1. What’s most important is the patient in front of you. Having a positive, personal relationship with each patient drives goodwill. Making eye contact, complimenting an article of clothing or jewelry, joking around a bit in a respectful way and speaking in the same natural, friendly tone you would use with a good friend are the best ways I know to generate that goodwill. It has to be genuine. Goodwill most often does not lead to a positive review, but it does bring forgiveness for other imperfections in your practice that might lead to a bad one. It also leads to personal referrals of friends, which is the best source of new patients. Goodwill, of course, begins with your phone staff, your technicians and every member of the practice your patient encounters before and after you.

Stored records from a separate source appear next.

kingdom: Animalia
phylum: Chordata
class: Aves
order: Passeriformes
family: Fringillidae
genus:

It definitely helps to remind happy patients that you appreciate their reviews, and software like MDbackline can help you automate this request.

2. Run toward bad reviews. We all get them at some point. It may be an insurance issue, an unavoidable complication or something you said that was grossly misinterpreted, but with all the patients we see, there will at times be dissatisfied ones. We use Google Business and Yelp notifications to alert us whenever a negative review is posted about us. Often, it’s possible to identify the patient from their online identity, and more than once I have reached out to the patient myself. I tell the patient the truth: that we learned about the online review and felt very bad that they had such a poor experience. I try to dig in to address the patient’s perceived problem and bring it to resolution. Later, if I feel we have taken appropriate action, I ask them to consider revising their online review if they feel differently now. For the patient, human nature is to be fair to someone who has shown genuine compassion, even if the doctor couldn’t entirely fix the problem. Many of them either delete their bad review or make it much more positive. Unhappy patients who post reviews want most to be heard.

3. Don’t stress about it too much. While new patients are the lifeblood of any practice, those who find you strictly through online sources don’t have a relationship with you through a friend or family referral. They are more likely to be “shoppers,” more prone to question your charges and less inclined to value the intangibles that make your practice special. Some of my colleagues in high-quality practices say they never pay attention to social media. That seems like a missed opportunity. Instead, I think we should feel about online reviews the way we do a photograph that someone takes of us while we aren’t paying attention: sometimes it’s flattering, and sometimes it’s cringeworthy. Either way, we should control what we can and proudly do our best to please others.